Luiz da Rosa, Diretor de Comunicação do Instituto dos Irmãos Maristas; Mestre em Exegese pelo Pontifício Instituto Bíblico de Roma; criador do site www.abiblia.org
Durante muito tempo a Bíblia ficou longe do povo, especialmente no contexto católico. A Reforma, há cerca de 500 anos, usou a Bíblia como um instrumento para o ‘combate’: os protestantes acreditavam que dar a Bíblia ao povo era a solução para restaurar a autêntica vida cristã. Nasceram assim muitas traduções da Bíblia, em ambiente protestante, como a Almeida, em português. A contrarreforma, promovida pela igreja católica, acentuou outro comportamento: preservou a Bíblia do ‘consumo’ popular e a isolou, colocando-a quase exclusivamente no púlpito. Como consequência as Escrituras ficaram bastante inacessíveis à maioria dos católicos. Essa situação começou a mudar somente há algumas décadas, certamente graças à promoção do estudo e do uso da Bíblia por parte das comunidades protestantes e, mais tarde, pelas igrejas evangélicas.
Junto com a sede pela Palavra de Deus, detectamos infelizmente um aumento da leitura fundamentalista.
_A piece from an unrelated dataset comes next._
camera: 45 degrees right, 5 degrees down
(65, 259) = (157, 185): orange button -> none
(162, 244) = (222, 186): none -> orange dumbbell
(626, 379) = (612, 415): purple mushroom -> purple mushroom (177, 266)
Esse é o risco que corre quem se aproxima das Escrituras sem uma mediação, sem instrumentos adequados. Os livros da Bíblia foram escritos há muito tempo e não é fácil para nós entendermos todas as suas lógicas. A mentalidade, a língua, a geografia e os símbolos usados por ela são tomados de uma realidade profundamente diferente da nossa.
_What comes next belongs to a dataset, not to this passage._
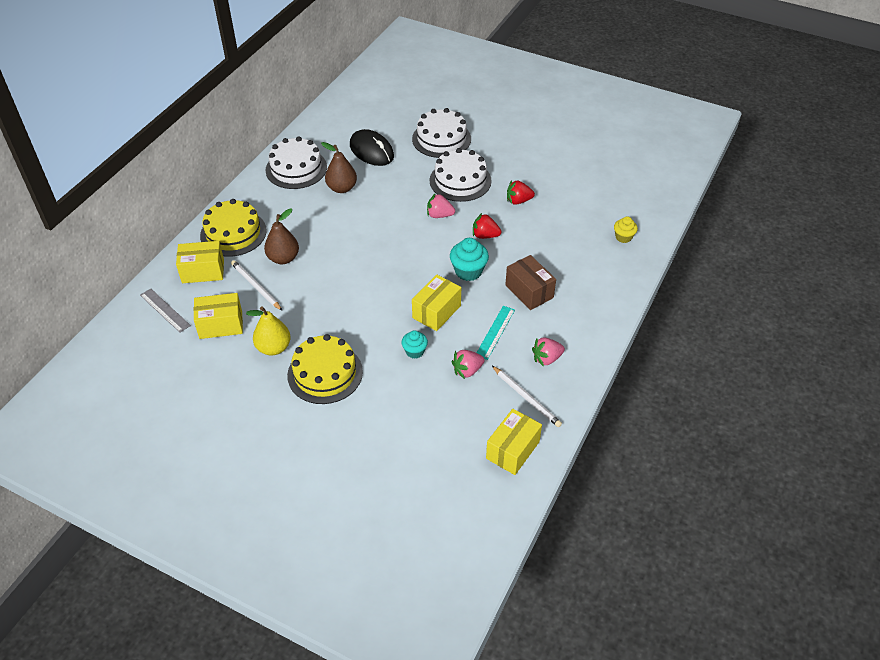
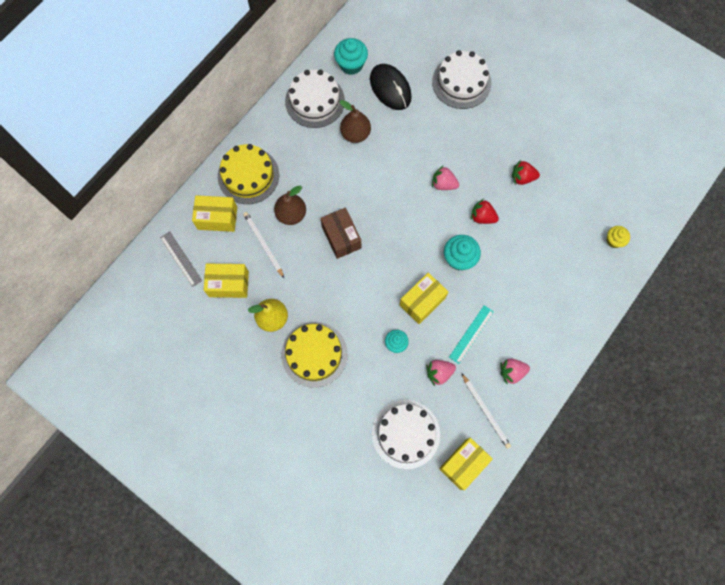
camera: 10 degrees right, 25 degrees up
(329, 138) = (351, 65): none -> turquoise cupcake
(460, 180) = (470, 142): white cake -> white cake (406, 434)
(529, 291) = (511, 292): brown box -> brown box (341, 237)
Paralelo a isso, podemos recordar que a difusão das ciências levou muitos a questionarem as narrações bíblicas, colocando em xeque a sua verdade. Contrapondo essa crítica, outros defendem, com unhas e dentes, a exatidão de quanto está escrito na Bíblia. Há muitos que não conseguem admitir que cabe às ciências explicarem como se deu a evolução da espécie humana e não à narração do Gênesis. Tudo na Bíblia é verdadeiro, como afirma o magistério. Mas podemos também dizer, sem medo, que nem tudo o que está escrito na Bíblia, conforme o nosso ponto de vista de crônica da história, é exato. Essa afirmação não compromete em nada a autoridade das Escrituras, mas apenas revela a sua natureza, que não é a de ser uma crônica ou um livro científico, mas de transmitir o sentido que o autor inspirado descobriu nos eventos que marcaram a vida da humanidade, em geral, e do povo de Israel, em particular. Essas verdades transmitidas não são meras descobertas humanas, mas aquilo que Deus mesmo quis transmitir. É evidente a necessidade da presença de um mediador.
É óbvio que fazer exegese, em sentido lato, está ao alcance de todos, pois basta abrir a Bíblia e tentar compreendê-la para entrar nessa dinâmica. Esse é o primeiro estágio, mas uma fé verdadeira busca entender e não se contenta com o passo dado. Para ir além, é necessário estudo, é necessária uma metodologia que pode ser adquirida de muitas maneiras. Além do estudo acadêmico clássico, o mundo digital oferece inúmeras ferramentas. O site abiblia.org, que criamos há 20 anos, pode ser considerado um desses instrumentos. Ele responde a perguntas dos leitores, de maneira muito simples, mas com uma preocupação científica.
Há também muitas atividades formativas organizadas por comunidades. Por exemplo, em 26 de agosto estaremos juntos em uma iniciativa promovido pelos mosteiros camaldolenses brasileiros da Transfiguração e da Encarnação, em parceria com a Faculdade de Filosofia e Teologia Paulo VI, da Diocese de Mogi das Cruzes e o Núcleo Fé e Cultura da arquidiocese de São Paulo. Vamos passar o dia conversando sobre a Bíblia.